### Ausgangstext
Die optimale Form für einen Inhalt wird auf der Ebene des Zielpublikums, der (regelmäßigen) Struktur der Wahrnehmungsfläche oder des Medienkanals (klare, einheitliche Layouts beziehungsweise Grundraster) und der angemessenen Typografie (klares, einheitliches Schrift-, Bild- sowie Farbkonzept) erarbeitet. Vor diesem Hintergrund sind die wichtigsten Praxistipps aus Sicht des Visual Design zunächst sehr allgemein:

  • Stets den kommunikativen und gestalterischen Kontext berücksichtigen und innerhalb des vorgegebenen Konzeptes arbeiten (Rückfragen bei den Verantwortlichen ist sinnvoll).
  • Wenn Abweichungen von einem generell eingeführten typografischen bzw. gestalterischen Konzept erforderlich sind (zum Beispiel Schriftgröße, Spaltenbreite oder vergleichbare Einheiten), dann sollten gut wahrnehmbare Unterschiede, Abstände oder Positionen gewählt werden.

### Bereitgestellte Daten
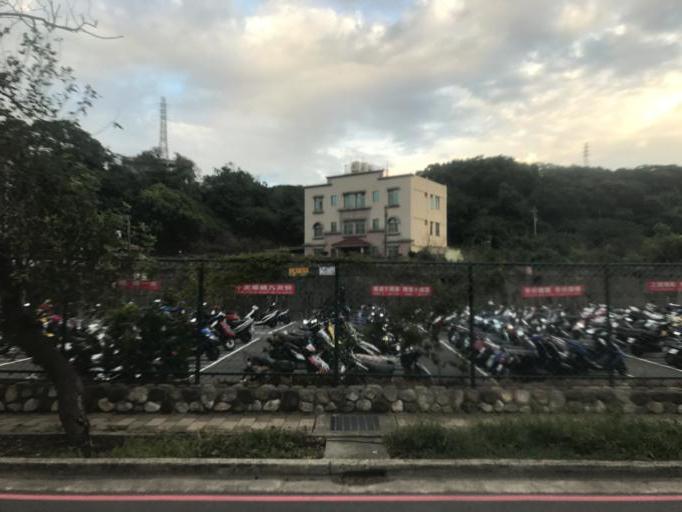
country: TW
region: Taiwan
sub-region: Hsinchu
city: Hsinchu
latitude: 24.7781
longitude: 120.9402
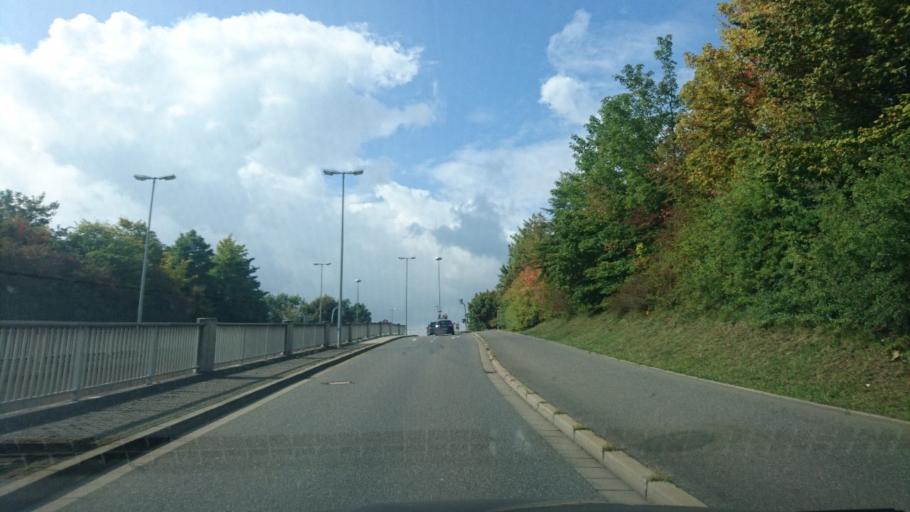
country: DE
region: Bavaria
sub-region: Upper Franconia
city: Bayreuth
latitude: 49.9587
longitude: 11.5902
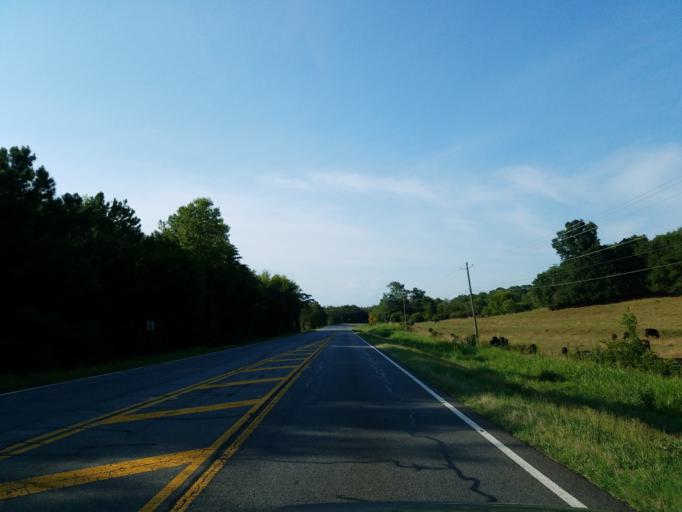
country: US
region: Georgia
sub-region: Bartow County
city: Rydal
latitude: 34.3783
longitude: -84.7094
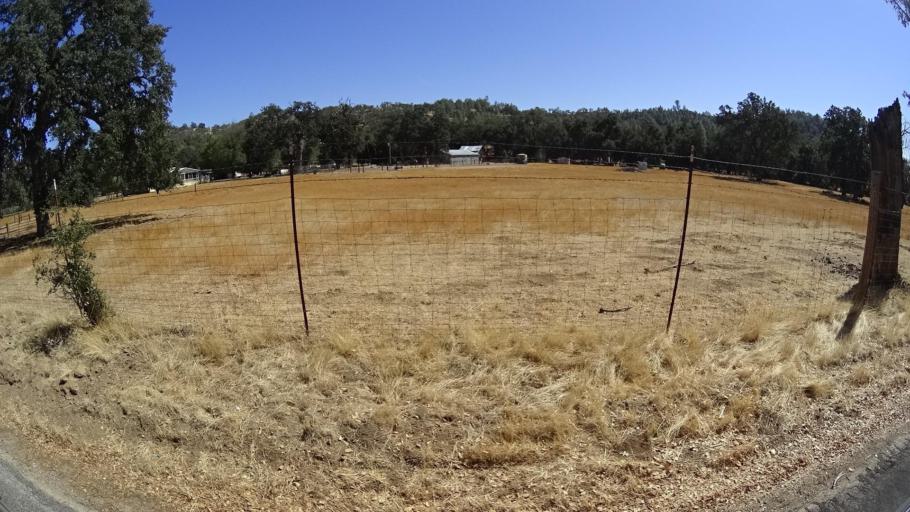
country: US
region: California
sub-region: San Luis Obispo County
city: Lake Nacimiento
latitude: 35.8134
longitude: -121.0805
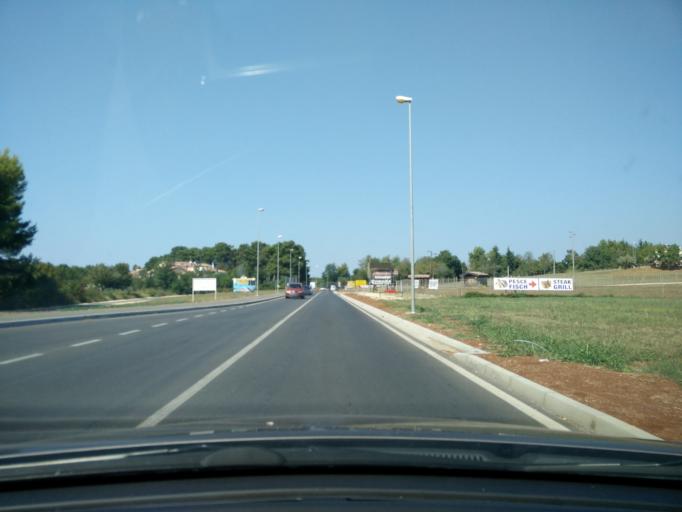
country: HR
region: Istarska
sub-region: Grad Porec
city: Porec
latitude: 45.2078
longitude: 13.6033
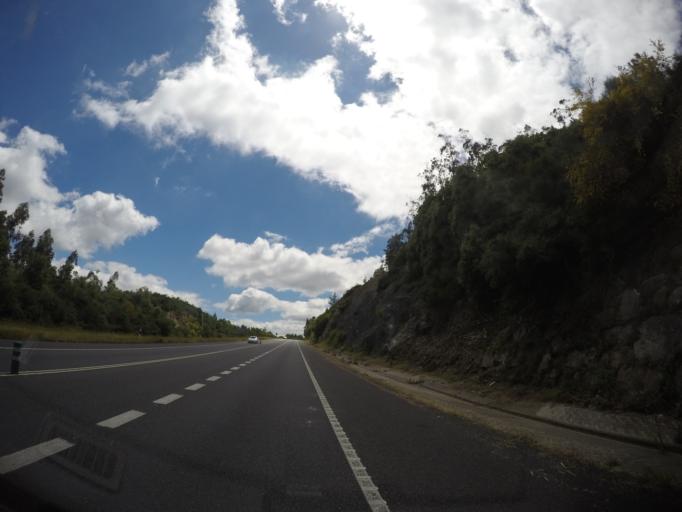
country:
...
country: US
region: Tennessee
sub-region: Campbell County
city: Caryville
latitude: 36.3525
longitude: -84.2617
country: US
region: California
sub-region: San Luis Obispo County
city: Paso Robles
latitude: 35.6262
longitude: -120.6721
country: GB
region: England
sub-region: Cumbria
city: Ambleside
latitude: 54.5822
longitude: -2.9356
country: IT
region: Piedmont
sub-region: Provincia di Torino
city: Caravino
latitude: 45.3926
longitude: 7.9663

### Arbeitsaufträge
A) Schreiben Sie aus dem Text zum Visual Design den Abschnitt wörtlich ab, der mit den Worten „Die optimale Form“ einsetzt und mit „Verantwortlichen ist sinnvoll).“ schließt.
B) Führen Sie den Text zum Visual Design im Anschluss an seinen letzten Satz weiter.

### Lösungen
A)
Die optimale Form für einen Inhalt wird auf der Ebene des Zielpublikums, der (regelmäßigen) Struktur der Wahrnehmungsfläche oder des Medienkanals (klare, einheitliche Layouts beziehungsweise Grundraster) und der angemessenen Typografie (klares, einheitliches Schrift-, Bild- sowie Farbkonzept) erarbeitet. Vor diesem Hintergrund sind die wichtigsten Praxistipps aus Sicht des Visual Design zunächst sehr allgemein:

  • Stets den kommunikativen und gestalterischen Kontext berücksichtigen und innerhalb des vorgegebenen Konzeptes arbeiten (Rückfragen bei den Verantwortlichen ist sinnvoll).

B)
  • Stets genügend Raum (sogenannten Weißraum) für die Orientierung der Augen des Lesenden lassen.
  • Auszeichnungen (fett oder kursiv) sparsam einsetzen. Unterstrichener Text gehört in die Schreibmaschinenwelt und nicht in die moderne Textverarbeitung. Wichtig ist hierbei, dass eine Unterstreichung in Online-Medien (zum Beispiel bei Überfahren mit der Maus, dem sogenannten onmouseover) mehrheitlich als Hyperlink verwendet wird, der zu weiteren Hinweisen überleitet.

Gestaltungsempfehlungen

Folgende beispielhafte Tipps aus der Praxis nach Rakoczi (2010) können Sie einsetzen, um die Augen der Lernenden (unbewusst) zu lenken:

  • Beachten Sie, dass der untere Bildschirmbereich visuell benachteiligt ist. Platzieren Sie demnach - soweit es geht - die Kernaussagen des Lernmaterials in der oberen Bildschirmhälfte. Extensives Scrollen sollte vermieden werden.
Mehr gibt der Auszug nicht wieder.